I first used python 2, now I've tried python 3, too. Similar error occurs.

Depending on how you installed BeautifulSoup 4, it can use a number of parsers:

http://www.crummy.com/software/BeautifulSoup/bs4/doc/#installing-a-parser

In the original case, @feilong's system is using lxml, which is probably the fastest, but the fact that lxml encountered an invalid byte in the homepage is, indeed, a problem.

Perhaps the problem happens when lxml is trying to parse your name? I suspect that, given the original poster's name sounds like Chinese, you may have Chinese characters.

In this case, you can try to use another parser. For instance, whenever we have a call to BeautifulSoup(foo) in our code, try to enforce a different parser by passing a second argument, as described in the document listed above.

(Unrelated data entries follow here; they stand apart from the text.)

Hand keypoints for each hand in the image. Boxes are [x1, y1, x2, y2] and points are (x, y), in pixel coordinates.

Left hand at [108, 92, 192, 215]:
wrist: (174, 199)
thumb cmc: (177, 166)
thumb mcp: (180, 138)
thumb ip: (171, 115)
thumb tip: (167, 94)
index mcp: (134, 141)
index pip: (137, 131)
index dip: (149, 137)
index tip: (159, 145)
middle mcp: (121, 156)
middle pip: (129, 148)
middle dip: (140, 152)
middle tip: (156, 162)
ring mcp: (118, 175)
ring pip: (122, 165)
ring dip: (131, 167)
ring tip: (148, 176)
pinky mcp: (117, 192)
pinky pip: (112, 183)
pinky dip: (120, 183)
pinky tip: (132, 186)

Please report back the results.

Rogério Brito : rbrito@{ime.usp.br,gmail.com} : GPG key 4096R/BCFCAAAA http://rb.doesntexist.org/blog : Projects : https://github.com/rbrito/ DebianQA: http://qa.debian.org/developer.php?login=rbrito%40ime.usp.br

rbrito commented 11 years ago

Ouch. The markup of the above (sent by e-mail) is atrocious. I'm rewriting the message below:

Depending on how you installed BeautifulSoup 4, it can use a number of parsers:

http://www.crummy.com/software/BeautifulSoup/bs4/doc/#installing-a-parser

In the original case, the poster is using lxml, which is probably the fastest, but the fact that lxml encountered an invalid byte in the homepage is, indeed, a problem.

Perhaps the problem happens when lxml is trying to parse your name? I suspect that, given the original poster's name sounds like Chinese, you may have Chinese characters.

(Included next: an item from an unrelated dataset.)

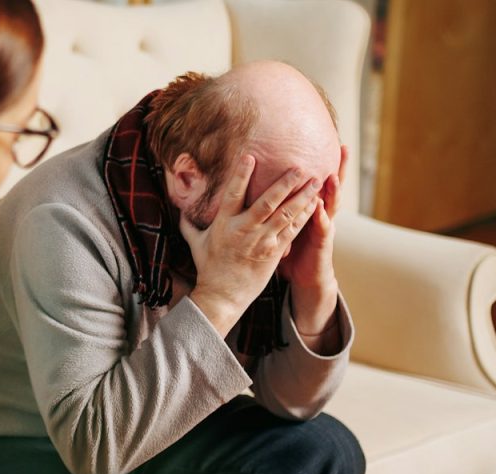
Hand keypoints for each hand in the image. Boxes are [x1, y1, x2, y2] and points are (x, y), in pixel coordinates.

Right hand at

In this case, you can try to use another parser. For instance, whenever we have a call to BeautifulSoup(foo) in our code, try to enforce a different parser by passing a second argument, as described in the document listed above.

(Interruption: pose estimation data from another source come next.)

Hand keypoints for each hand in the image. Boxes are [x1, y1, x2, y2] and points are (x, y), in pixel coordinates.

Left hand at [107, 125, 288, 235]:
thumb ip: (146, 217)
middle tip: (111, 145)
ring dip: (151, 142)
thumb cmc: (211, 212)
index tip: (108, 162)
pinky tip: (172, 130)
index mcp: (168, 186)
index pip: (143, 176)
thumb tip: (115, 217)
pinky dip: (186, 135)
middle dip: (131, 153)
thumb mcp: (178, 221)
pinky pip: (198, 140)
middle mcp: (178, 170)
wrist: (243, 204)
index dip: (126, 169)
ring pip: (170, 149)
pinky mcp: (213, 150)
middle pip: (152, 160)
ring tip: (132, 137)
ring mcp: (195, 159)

Please report back the results.

shk3 commented 11 years ago

@rbrito , I think @feilong must be using Chinese system as his last reply contains Chinese characters.

I am confusing that Chinese is included in utf-8, so why lxml says 'utf8' can not parse the character? Do you mean lxml is trying to parse @feilong 's username in edx?

feilong commented 11 years ago

@rbrito , @shk3 , thank you both for your help!

I've tried using html5lib instead of lxml and it is working pretty good. So I believe there was something wrong while parsing html with lxml. I'm not sure whether it's related to Chinese characters, my edx username should only contain English characters.

Earlier today I tried saving the contents of the courseware variable to a file so I can test repeatedly without connecting to edx. Here is the short code I used to test.

#!/usr/bin/env python
from bs4 import BeautifulSoup
with open('courseware.txt','r') as f:
    cw = f.read()
    BeautifulSoup(cw, fromEncoding='UTF-8')

Interestingly, as I test it, it throws UnicodeDecodeError with different contents, like UnicodeDecodeError: 'utf8' codec can't decode byte 0xbc in position 0: invalid start byte or UnicodeDecodeError: 'utf8' codec can't decode byte 0xb7 in position 1: invalid start byte. And in some trials, it could run without an error. I'm really puzzled: Since I'm using the same file and same code, why would the results differ from each other?